Material shown section start

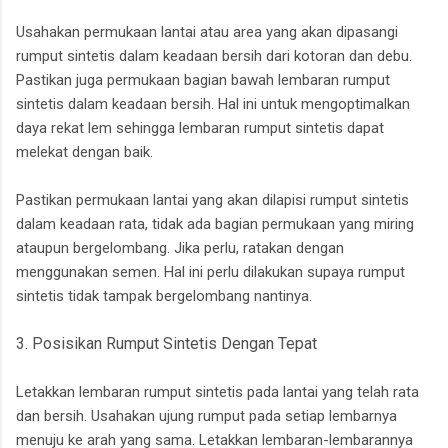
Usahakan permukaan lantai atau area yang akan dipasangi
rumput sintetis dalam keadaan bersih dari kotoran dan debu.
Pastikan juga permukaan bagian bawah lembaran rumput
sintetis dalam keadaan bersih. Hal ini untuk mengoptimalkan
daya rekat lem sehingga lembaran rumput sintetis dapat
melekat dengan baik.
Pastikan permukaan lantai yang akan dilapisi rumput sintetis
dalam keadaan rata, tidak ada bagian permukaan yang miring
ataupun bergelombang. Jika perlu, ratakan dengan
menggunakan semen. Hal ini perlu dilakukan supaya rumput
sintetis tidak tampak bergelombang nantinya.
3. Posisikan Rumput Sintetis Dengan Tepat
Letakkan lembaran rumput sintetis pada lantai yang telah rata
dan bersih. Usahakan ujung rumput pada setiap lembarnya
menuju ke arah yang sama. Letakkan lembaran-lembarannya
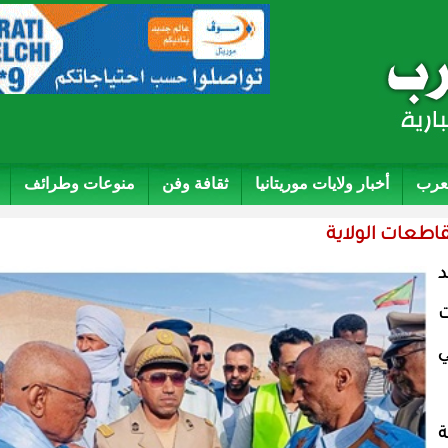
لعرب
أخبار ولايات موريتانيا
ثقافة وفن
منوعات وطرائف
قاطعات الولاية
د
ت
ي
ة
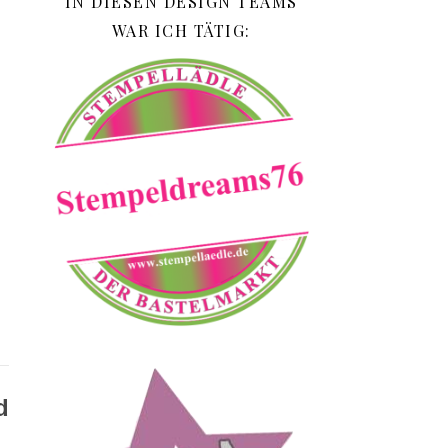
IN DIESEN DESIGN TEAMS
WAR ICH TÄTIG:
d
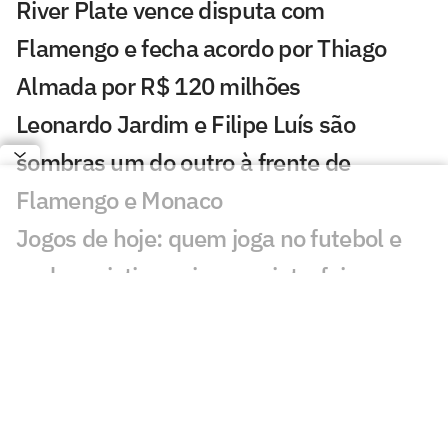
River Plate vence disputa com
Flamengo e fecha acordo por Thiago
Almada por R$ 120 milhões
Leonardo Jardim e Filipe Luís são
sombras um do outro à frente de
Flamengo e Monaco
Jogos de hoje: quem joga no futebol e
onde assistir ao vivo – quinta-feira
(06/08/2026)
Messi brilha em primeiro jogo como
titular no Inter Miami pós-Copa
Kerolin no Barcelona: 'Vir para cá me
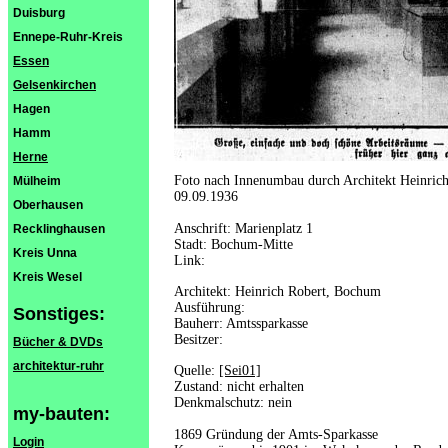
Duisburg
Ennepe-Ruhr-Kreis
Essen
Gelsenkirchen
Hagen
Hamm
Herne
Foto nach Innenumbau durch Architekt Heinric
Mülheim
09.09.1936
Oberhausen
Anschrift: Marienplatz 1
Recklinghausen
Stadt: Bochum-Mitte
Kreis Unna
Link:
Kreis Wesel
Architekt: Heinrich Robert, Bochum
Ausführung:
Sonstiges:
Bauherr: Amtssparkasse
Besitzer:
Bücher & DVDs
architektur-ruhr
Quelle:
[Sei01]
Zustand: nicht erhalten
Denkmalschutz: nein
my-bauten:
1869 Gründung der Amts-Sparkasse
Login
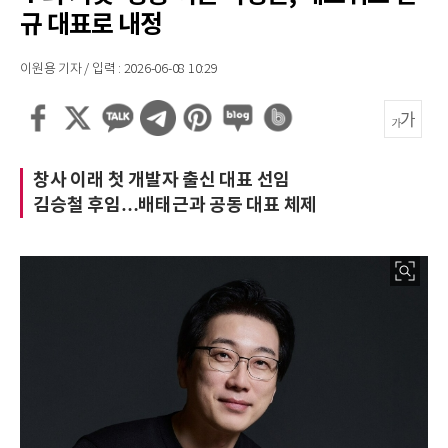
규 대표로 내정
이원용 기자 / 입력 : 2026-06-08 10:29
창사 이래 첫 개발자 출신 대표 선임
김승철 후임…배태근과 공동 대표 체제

Material shown section end

- What needs to be done -
The lines above that hold "lembaran" are the result; show every one of them.

- Result for this task -
Pastikan juga permukaan bagian bawah lembaran rumput
daya rekat lem sehingga lembaran rumput sintetis dapat
Letakkan lembaran rumput sintetis pada lantai yang telah rata
menuju ke arah yang sama. Letakkan lembaran-lembarannya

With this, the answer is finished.